动物造模,艾滋病 z-bo 2022-08-09 500

　　1. animal models created by different routes

　　 The three methods of AIDS infection are through blood, sex and mother-to-child transmission. There are two types of sexually transmitted infections, that gay and straight. In preparation for SIV animal model, we must first consider it value. The best animal model for human disease can be maximized, including the use of similar or similar natural infection method. SIVmac251 by the above method were seeded onto primary rhesus monkey naturally infected, you can create an animal model of infection in four different ways: a blood vein model of infection, the virus in the blood of CD4, + T direct infection If the lymphocytes 1m12 x 100000 TCID50 of SIVmac251 slowly pushed into monkeys by intravenous, China will increase the chance of infection in rhesus monkeys.

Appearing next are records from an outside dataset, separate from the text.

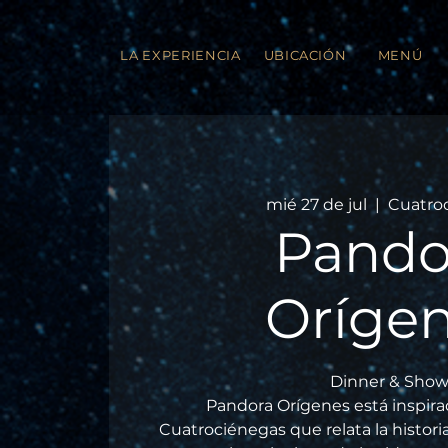
LA EXPERIENCIA
UBICACIÓN
MENÚ
mié 27 de jul
  |  
Cuatro
Pando
Oríge
Dinner & Show
Pandora Orígenes está inspirad
Cuatrociénegas que relata la histor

　　2. The heterosexual model is transmitted through the vaginal mucosal epithelium, and the virus can directly infect Langerhans cells and epithelial cells. Studies in primate models of AIDS have shown that injecting progesterone into the body can promote the transmission of SIV, while estrogen can inhibit the transmission of SIV. These hormones may affect the thickness of the vaginal wall, and affect the expression of CCR5 and CXCR4 receptor by IL-2. relationship. For an appropriate menstrual cycle, or when a specific amount of progesterone is used, 1 ml of 2×10 7 TCID50 SIVmac251 is slowly catheterized into the monkey’s vagina to establish an animal model of heterosexual infection. Do it. 3. The same model of infection spread through the epithelial mucosa, direct infection of M cells and epithelial cells. Physiological and rectal epithelial cells very thin thickness than rectal infection vaginal infection is more likely. In order to establish an animal model of infection is gay, will be 1 ml 2x10 7 TCID50 SIVmac251 slowly into the rectum of the monkey. Small amount a plurality of times after infection (usually 5 to 8 times of infection) over a period of time, can achieve 100% infection.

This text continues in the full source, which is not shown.